UK universities chief pushes back against fees and pay critics

Thousands of students and academics take part in a national protest against tuition fees last winter.
Thousands of students and academics take part in a national protest against tuition fees last winter. Photograph: Alamy

Critics of British universities including Andrew Adonis are peddling “misinformation, muddled argument and even a little malicious intent,” according to the head of a group representing UK vice-chancellors.

Alistair Jarvis, the newly appointed chief executive of Universities UK, did not name the former education minister directly but his call for institutions to fight back follows a summer of criticism from Lord Adonis in the media.

“In the UK, it seems to be open season on universities.
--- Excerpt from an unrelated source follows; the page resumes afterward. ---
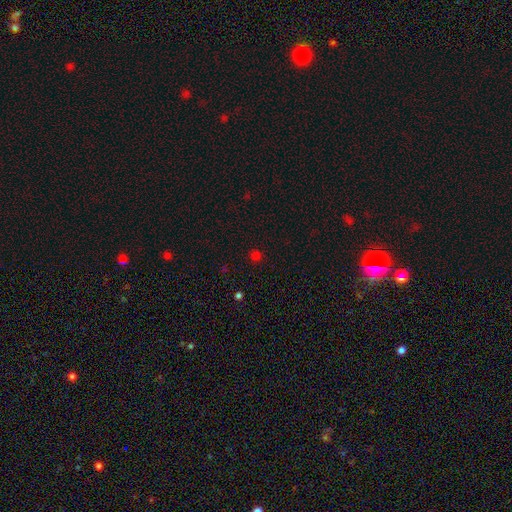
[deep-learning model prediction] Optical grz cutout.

Whether it is attacks on the value of a degree, problems with the tuition fees system, senior staff being overpaid, or problems with international students: universities are this summer’s scapegoat of choice,” Jarvis said.
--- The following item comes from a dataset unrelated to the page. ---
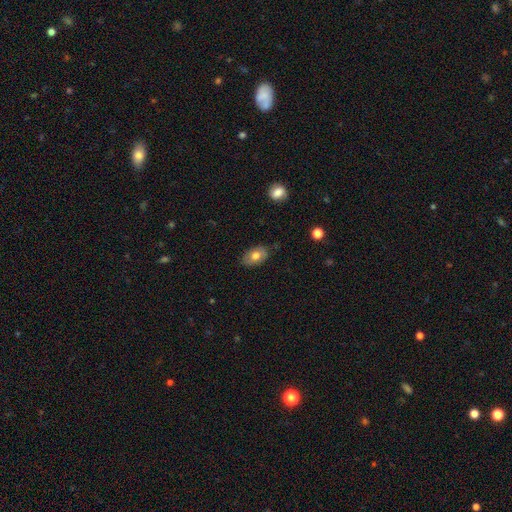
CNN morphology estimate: This appears to be a smooth galaxy with no disk features (70%) that is in between round and cigar-shaped (90%). Merging: none (81%).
“Whether it is open season or silly season, it has attracted the attention of some prominent commentators, who have taken time out from their summer breaks to catalogue the litany of failings in our university sector.”

Although Jarvis didn’t name Adonis, the speech was a push back against recent criticisms by the Labour peer, who has conducted a high-profile campaign using social and traditional media about rising tuition fees, student debt and vice-chancellors’ pay.

“While universities should certainly be scrutinised and held to account, much of this criticism has been based on little in the way of evidence or context. Indeed, some attacks have lacked any factual accuracy at all,” Jarvis told a conference in Birmingham. “We’ve seen a post-truth summer of misinformation, muddled argument and even a little malicious intent.”

Adonis dismissed Jarvis’s speech as being without substance. “If they were really ‘fighting back’ we would see some fee and VC pay cuts,” he said.

Jarvis’s speech followed an unusual to-and-fro with Adonis over Twitter last week, with the former publicly knocking back the latter’s claim to be speaking to the Universities UK annual conference next month.

Adonis received a more civil rebuke from the Higher Education Funding Council of England (Hefce), which he had urged to clamp down on VC pay. “Neither Hefce nor the Charity Commission is legally empowered to set salary levels for vice-chancellors or other senior executive staff,” the council’s chief executive, Madeleine Atkin, wrote in a blog.

In his Birmingham speech, Jarvis claimed universities improved life chances for students and delivered benefits for society as a whole. “Universities train the people that every community relies upon – our teachers, our doctors, our engineers, innovators and wealth-creators. Currently at UK universities, 63,000 nurses, 62,000 doctors and dentists, and 75,000 teachers are being trained,” Jarvis said.

Jarvis argued that despite its rising cost, a university degree still led to substantial benefits and a graduate premium in earnings, as well as transforming lives for those from disadvantaged backgrounds. “A university education has also been shown to be a good route to health and happiness. Studies show that on average, graduates enjoy better health, wellbeing and life satisfaction,” Jarvis said.